Visual imagery of a business card can be used by the system to generate an electronic version of the information in the card for insertion into the client device contacts database or for storage on the system server. In addition, information services such as driving directions to the addresses in the business card may also be provided.
According to some embodiments, computer system 1300 performs specific operations by processor 1304 executing one or more sequences of one or more instructions stored in system memory 1306. Such instructions may be read into system memory 1306 from another computer readable medium, such as static storage device 1308 or disk drive 13 10. In some embodiments, hard-wired circuitry may be used in place of or in combination with software instructions to implement the system.
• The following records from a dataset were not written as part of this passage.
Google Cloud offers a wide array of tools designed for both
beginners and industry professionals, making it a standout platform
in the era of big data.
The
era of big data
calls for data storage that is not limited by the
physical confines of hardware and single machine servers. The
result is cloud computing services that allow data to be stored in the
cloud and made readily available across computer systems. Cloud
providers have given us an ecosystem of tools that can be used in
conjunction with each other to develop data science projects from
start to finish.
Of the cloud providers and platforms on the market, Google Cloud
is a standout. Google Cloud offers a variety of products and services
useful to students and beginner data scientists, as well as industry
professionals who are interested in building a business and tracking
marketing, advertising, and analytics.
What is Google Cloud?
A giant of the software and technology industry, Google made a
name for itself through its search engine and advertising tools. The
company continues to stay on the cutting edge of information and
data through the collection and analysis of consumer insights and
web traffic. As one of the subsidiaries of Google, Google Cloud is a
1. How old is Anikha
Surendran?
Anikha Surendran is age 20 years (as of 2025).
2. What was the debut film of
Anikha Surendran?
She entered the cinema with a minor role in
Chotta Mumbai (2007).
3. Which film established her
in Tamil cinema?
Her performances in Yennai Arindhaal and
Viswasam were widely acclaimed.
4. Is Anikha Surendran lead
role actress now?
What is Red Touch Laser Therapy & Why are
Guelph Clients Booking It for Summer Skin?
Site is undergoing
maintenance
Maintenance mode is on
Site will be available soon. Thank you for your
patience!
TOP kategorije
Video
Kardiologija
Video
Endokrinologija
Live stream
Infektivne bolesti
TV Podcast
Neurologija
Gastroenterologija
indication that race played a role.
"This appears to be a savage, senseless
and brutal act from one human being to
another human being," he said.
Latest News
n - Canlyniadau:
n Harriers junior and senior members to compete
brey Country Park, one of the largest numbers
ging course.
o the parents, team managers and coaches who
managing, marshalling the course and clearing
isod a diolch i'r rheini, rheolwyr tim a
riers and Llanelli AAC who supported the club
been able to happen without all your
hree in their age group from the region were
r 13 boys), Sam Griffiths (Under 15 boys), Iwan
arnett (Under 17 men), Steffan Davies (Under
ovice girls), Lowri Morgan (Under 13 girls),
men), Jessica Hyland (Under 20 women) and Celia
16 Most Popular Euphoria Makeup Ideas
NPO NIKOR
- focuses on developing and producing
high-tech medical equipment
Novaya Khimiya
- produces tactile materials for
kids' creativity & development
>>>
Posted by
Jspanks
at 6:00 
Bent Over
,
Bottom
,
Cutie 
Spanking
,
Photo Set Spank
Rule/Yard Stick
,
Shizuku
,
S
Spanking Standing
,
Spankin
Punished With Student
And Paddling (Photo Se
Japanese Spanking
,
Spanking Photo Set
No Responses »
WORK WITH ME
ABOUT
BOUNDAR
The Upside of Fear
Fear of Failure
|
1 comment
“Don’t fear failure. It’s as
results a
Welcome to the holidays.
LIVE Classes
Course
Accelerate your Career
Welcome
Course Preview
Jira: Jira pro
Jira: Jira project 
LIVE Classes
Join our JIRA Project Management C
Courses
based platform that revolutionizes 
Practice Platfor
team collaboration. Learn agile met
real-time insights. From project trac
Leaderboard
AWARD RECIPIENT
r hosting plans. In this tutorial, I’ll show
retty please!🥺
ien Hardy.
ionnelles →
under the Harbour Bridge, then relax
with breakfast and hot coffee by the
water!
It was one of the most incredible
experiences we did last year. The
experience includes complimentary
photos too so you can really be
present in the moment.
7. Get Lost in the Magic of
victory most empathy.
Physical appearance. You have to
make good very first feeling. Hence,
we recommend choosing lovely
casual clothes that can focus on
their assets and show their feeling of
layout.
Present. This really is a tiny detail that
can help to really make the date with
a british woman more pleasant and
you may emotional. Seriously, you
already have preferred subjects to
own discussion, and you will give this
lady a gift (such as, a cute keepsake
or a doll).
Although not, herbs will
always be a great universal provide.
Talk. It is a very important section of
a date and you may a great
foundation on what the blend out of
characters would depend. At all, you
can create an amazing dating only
The term “computer readable medium” refers to any medium that participates in providing instructions to processor 1304 for execution. Such a medium may take many forms, including but not limited to, nonvolatile media, volatile media, and transmission media. Nonvolatile media includes, for example, optical or magnetic disks, such as disk drive 1310. Volatile media includes dynamic memory, such as system memory 1306. Transmission media includes coaxial cables, copper wire, and fiber optics, including wires that comprise bus 1302. Transmission media may also take the form of acoustic or light waves, such as those generated during radio wave and infrared data communications.
Common forms of computer readable media includes, for example, floppy disk, flexible disk, hard disk, magnetic tape, any other magnetic medium, CD-ROM, any other optical medium, punch cards, paper tape, any other physical medium with patterns of holes, RAM, PROM, EPROM, FLASH-EPROM, any other memory chip or cartridge, carrier wave, or any other medium from which a computer may read.
In some embodiments, execution of the sequences of instructions to practice the system is performed by a single computer system 1300. According to some embodiments, two or more computer systems 1300 coupled by communication link 1320 (e.g., LAN, PSTN, or wireless network) may perform the sequence of instructions to practice the system in coordination with one another. Computer system 1300 may transmit and receive messages, data, and instructions, including program, i.e., application code, through communication link 1320 and communication interface 1312. Received program code may be executed by processor 1304 as it is received, and/or stored in disk drive 1310, or other nonvolatile storage for later execution.
This description of the invention has been presented for the purposes of illustration and description. It is not intended to be exhaustive or to limit the invention to the precise form described, and many modifications and variations are possible in light of the teaching above. The embodiments were chosen and described in order to best explain the principles of the invention and its practical applications. This description will enable others skilled in the art to best utilize and practice the invention in various embodiments and with various modifications as are suited to a particular use. The scope of the invention is defined by the following claims.